We are looking for an enthusiastic and talented graduate in a relevant biomedical, statistics or health sciences discipline, wishing to develop strong interdisciplinary skills at the interface of genetic epidemiology, medical statistics and ophthalmology for an exciting 3-year PhD opportunity funded by the National Eye Research Centre.
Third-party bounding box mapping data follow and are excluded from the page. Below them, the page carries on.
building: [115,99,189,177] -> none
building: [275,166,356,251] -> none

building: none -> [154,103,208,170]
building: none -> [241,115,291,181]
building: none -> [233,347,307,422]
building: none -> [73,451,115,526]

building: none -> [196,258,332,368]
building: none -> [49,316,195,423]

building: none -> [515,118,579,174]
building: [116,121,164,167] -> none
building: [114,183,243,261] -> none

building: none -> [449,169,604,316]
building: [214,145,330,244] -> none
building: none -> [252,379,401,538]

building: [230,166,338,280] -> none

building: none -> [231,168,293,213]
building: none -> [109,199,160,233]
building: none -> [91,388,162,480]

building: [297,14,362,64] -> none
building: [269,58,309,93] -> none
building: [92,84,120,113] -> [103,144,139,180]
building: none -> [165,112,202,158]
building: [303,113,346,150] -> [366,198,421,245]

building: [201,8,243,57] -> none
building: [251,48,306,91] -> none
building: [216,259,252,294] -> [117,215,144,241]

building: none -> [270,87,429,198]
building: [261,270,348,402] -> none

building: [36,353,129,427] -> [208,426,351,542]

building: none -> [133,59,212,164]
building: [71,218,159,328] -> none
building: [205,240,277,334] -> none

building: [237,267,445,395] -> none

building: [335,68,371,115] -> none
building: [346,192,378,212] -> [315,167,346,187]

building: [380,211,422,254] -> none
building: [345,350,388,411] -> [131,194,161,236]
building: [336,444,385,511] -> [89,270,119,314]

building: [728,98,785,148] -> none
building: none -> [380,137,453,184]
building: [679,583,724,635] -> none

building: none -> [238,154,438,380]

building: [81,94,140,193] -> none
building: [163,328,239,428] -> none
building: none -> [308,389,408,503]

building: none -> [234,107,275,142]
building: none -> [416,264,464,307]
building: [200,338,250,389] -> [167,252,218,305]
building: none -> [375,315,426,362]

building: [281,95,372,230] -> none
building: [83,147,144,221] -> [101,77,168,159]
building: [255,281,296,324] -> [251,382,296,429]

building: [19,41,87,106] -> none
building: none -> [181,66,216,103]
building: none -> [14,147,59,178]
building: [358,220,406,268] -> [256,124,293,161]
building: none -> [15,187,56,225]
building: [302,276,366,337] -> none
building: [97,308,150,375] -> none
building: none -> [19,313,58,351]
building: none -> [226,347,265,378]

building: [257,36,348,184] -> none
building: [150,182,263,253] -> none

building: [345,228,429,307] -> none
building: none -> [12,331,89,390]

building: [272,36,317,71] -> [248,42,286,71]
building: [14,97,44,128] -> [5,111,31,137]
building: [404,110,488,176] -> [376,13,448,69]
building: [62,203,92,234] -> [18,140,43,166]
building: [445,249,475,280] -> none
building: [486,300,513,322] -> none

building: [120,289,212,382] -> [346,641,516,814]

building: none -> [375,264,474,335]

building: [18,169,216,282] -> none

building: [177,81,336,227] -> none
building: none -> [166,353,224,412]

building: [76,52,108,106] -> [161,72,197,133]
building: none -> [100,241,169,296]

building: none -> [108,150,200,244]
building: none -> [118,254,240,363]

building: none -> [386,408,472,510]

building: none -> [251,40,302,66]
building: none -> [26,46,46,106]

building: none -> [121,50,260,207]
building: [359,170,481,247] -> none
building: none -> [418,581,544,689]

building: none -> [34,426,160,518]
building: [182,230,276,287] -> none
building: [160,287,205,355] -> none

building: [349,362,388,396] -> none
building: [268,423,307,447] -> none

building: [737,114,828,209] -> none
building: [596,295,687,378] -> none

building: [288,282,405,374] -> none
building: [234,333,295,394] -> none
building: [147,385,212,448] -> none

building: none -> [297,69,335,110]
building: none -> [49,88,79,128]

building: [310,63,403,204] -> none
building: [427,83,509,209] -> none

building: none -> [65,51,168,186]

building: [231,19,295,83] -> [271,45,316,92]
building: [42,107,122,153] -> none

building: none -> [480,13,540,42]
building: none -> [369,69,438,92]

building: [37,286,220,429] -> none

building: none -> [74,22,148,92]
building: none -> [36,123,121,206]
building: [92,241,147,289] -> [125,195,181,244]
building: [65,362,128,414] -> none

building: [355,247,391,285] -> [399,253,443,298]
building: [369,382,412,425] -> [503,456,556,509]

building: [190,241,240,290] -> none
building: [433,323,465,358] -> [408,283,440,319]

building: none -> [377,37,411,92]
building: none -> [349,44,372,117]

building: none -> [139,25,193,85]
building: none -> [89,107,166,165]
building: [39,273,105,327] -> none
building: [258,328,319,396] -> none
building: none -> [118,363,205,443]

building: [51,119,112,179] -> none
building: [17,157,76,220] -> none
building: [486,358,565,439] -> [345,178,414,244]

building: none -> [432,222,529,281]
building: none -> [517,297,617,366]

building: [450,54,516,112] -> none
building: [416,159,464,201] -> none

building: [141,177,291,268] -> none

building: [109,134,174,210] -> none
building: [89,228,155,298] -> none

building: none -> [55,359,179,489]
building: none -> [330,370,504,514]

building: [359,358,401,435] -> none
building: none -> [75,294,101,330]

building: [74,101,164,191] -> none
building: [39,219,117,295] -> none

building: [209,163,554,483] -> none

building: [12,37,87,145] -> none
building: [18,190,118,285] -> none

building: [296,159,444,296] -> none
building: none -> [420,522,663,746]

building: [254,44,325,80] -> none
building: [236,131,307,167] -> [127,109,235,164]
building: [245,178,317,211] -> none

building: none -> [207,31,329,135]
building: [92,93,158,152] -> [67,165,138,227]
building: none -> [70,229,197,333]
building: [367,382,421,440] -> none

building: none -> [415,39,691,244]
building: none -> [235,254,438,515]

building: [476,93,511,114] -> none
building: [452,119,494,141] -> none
The studentship will investigate the links between glycaemic traits, insulin signaling and the pathogenesis of myopia in the Academic Department of Ophthalmology within Bristol Medical School, and through links with the MRC Integrative Epidemiology Unit, NIHR Bristol Biomedical Research Centre in Nutrition and Cardiff School of Optometry and Vision Sciences. The successful candidate will have access to an excellent training portfolio of short courses and transferable skills training and be part of a cross-disciplinary cohort of PhD students. They will be supervised by a team including Dr Denize Atan, Dr Cathy Williams, Professor Hamilton-Shield and Professor Guggenheim with expertise in genetic epidemiology, diabetes and myopia.

Research Aims

Myopia, or short-sightedness, is one of the most common causes of sight impairment worldwide. By 2050, five billion people- half the world’s population- will be short-sighted, compared to ~1.4 billion people today. Recent rises in myopia prevalence, particularly high myopia, are driven by increasingly earlier myopia onset and progression rates in childhood. We have shown that more time spent in education is a causal risk factor for myopia. The mechanisms underlying this relationship aren’t clear, but the results of animal and epidemiological studies have shown that reduced daylight exposure and near work, as well as increasing urbanization, socioeconomic position, diet, and prenatal factors are important.
Myopia prevalence is higher in countries adopting a Western diet and lifestyle and genes implicated in myopia pathogenesis from genome-wide association studies (GWAS) include genes involved in insulin/glucose signalling and obesity/fat metabolism. This project aims to determine how genetic and environmental factors interact with insulin signalling to affect myopia pathogenesis.

Candidate requirements

Applicants must hold/achieve a minimum of an upper second-class honours degree (or international equivalent) in a biological, statistics or related science or medical subject.

Interested and suitably qualified candidates should make informal contact with Dr Denize Atan (). The project is available to start between 1st October and 1st December 2019.

How to apply

Please make an online application for this project at http://www.bris.ac.uk/pg-howtoapply. Please select Faculty of Health Sciences and Translational Health Science PhD on the Programme Choice page. You will be prompted to enter details of the studentship in the Funding and Research Details sections of the form. Please ensure you have read our admissions statement before making an application. http://www.bristol.ac.uk/study/media/postgraduate/admissions-statements/2019/translationalhealthsciencespgr.pdf For general enquiries linked to the online application process, please email

Closing date: 9am, 1st September 2019.

Funding Notes

This is a fully-funded PhD Scholarship for UK/EU individuals which includes all tuition fees. Non-EU applicants are welcome to apply but would need to cover the difference between home and overseas fees.